**** SELECTED EXTRACT
🤖 AI Summary
This work addresses the limited zero-shot recognition performance of large-scale vision-language models like CLIP on rare categories by proposing LiteEmbed, a lightweight few-shot personalization framework. Without modifying the CLIP backbone, LiteEmbed introduces subspace-guided optimization in the text embedding space, leveraging principal component analysis to disentangle coarse-grained semantic directions from fine-grained variations. It jointly optimizes two objectives—coarse alignment and fine separation—to balance semantic consistency and inter-class separability. The method enables plug-and-play fine-tuning of text embeddings and demonstrates consistent superiority over existing approaches across multiple tasks, including image classification, retrieval, segmentation, and detection. Notably, LiteEmbed significantly enhances CLIP’s adaptability to emerging or culturally specific rare categories.
📝 Abstract
Large-scale vision-language models such as CLIP achieve strong zero-shot recognition but struggle with classes that are rarely seen during pretraining, including newly emerging entities and culturally specific categories. We introduce LiteEmbed, a lightweight framework for few-shot personalization of CLIP that enables new classes to be added without retraining its encoders. LiteEmbed performs subspace-guided optimization of text embeddings within CLIP's vocabulary, leveraging a PCA-based decomposition that disentangles coarse semantic directions from fine-grained variations. Two complementary objectives, coarse alignment and fine separation, jointly preserve global semantic consistency while enhancing discriminability among visually similar classes. Once optimized, the embeddings are plug-and-play, seamlessly substituting CLIP's original text features across classification, retrieval, segmentation, and detection tasks. Extensive experiments demonstrate substantial gains over prior methods, establishing LiteEmbed as an effective approach for adapting CLIP to underrepresented, rare, or unseen classes.
********
**** DATA EXTRACTS
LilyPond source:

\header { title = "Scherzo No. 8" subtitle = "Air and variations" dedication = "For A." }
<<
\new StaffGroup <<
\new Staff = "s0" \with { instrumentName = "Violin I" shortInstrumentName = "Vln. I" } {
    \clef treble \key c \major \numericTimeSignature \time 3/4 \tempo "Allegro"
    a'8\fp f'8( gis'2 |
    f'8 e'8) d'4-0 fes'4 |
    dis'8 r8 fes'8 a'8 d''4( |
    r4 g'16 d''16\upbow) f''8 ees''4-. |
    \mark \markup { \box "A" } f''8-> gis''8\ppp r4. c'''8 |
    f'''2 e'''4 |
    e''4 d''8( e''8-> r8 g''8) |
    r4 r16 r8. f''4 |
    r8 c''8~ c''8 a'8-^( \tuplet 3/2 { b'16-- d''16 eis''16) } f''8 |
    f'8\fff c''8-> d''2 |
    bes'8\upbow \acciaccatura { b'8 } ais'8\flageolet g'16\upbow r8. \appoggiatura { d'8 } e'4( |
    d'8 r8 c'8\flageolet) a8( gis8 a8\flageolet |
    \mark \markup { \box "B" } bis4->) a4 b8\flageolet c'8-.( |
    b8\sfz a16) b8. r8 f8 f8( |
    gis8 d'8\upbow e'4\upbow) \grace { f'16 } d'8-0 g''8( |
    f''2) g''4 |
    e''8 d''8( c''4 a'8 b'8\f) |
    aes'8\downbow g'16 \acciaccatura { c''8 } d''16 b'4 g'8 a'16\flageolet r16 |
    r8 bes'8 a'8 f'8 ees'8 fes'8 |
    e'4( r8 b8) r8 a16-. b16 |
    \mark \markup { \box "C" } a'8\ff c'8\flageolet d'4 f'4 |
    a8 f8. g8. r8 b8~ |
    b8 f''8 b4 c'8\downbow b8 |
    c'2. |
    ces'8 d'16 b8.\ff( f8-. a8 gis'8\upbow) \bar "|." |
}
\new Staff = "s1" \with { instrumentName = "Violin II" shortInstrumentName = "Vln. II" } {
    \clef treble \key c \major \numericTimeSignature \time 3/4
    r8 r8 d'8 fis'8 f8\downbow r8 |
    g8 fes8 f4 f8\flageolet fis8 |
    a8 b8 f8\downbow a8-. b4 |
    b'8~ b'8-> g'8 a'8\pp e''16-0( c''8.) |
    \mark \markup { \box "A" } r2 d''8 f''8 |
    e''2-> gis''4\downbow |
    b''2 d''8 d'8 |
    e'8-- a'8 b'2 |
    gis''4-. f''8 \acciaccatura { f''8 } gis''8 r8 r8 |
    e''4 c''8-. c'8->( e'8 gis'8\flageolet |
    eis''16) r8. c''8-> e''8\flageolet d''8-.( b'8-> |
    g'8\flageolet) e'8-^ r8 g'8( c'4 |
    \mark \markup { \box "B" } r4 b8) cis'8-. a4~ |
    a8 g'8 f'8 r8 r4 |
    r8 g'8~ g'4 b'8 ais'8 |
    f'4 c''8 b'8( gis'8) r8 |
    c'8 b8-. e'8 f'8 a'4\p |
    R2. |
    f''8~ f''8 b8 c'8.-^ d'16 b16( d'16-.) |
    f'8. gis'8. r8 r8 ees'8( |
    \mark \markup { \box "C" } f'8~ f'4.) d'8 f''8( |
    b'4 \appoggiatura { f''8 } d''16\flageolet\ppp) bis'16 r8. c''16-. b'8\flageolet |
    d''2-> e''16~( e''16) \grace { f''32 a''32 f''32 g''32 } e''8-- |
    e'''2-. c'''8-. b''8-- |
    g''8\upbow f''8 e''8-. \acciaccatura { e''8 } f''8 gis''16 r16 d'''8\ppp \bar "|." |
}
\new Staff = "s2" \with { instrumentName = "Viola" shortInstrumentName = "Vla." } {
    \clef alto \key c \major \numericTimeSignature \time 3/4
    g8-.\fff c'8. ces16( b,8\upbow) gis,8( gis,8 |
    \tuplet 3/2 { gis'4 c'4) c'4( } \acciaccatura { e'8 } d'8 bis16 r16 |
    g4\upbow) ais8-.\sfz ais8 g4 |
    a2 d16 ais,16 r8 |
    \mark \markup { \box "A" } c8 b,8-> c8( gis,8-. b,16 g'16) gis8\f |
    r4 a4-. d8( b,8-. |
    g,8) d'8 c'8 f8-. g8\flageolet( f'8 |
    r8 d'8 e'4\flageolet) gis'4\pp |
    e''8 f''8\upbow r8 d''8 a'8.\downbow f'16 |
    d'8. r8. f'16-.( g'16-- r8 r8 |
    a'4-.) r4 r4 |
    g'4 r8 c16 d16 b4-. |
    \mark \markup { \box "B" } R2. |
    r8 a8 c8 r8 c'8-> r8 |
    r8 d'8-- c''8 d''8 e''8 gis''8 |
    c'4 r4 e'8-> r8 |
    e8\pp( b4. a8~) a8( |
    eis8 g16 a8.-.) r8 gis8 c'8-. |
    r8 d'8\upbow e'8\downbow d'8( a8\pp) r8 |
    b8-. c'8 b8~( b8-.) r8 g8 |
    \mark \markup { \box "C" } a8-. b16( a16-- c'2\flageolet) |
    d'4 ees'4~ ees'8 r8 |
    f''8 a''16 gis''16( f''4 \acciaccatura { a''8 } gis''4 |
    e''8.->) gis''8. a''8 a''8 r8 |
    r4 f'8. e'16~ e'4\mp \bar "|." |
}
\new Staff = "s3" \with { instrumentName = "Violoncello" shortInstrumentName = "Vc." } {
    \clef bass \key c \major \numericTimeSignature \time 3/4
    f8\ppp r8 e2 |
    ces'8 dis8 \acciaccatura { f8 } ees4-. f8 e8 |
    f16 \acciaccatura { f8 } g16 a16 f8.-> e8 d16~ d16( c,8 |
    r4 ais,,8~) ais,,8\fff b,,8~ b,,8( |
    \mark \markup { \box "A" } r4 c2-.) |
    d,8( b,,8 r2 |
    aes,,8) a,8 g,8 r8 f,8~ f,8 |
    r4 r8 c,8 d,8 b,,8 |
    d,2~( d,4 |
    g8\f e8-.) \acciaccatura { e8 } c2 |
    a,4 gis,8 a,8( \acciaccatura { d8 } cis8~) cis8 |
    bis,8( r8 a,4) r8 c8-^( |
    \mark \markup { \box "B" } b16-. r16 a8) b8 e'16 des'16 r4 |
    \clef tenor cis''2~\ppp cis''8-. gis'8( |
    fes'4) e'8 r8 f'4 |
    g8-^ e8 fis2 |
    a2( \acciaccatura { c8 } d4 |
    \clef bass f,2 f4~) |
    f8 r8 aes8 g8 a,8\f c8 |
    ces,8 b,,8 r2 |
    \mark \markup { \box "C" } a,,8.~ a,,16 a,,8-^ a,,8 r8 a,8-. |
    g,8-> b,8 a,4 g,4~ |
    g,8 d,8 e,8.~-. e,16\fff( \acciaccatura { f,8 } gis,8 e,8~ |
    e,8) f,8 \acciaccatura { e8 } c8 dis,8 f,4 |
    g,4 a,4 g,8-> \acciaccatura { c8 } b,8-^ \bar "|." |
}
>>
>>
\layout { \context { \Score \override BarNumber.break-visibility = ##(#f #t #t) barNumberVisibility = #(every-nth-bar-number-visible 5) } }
********
EXERCISE DESCRIPTION: Does each statement below agree with the text on LiteEmbed? Answer yes or no for each, quoting the deciding words. 1. LiteEmbed requires retraining CLIP's encoders to add new classes. 2. LiteEmbed uses a PCA-based decomposition. 3. The two objectives are coarse alignment and fine separation. None of the items are needed.

SOLUTION BELOW:
1. No: "enables new classes to be added without retraining its encoders"
2. Yes: "leveraging a PCA-based decomposition that disentangles coarse semantic directions from fine-grained variations"
3. Yes: "Two complementary objectives, coarse alignment and fine separation"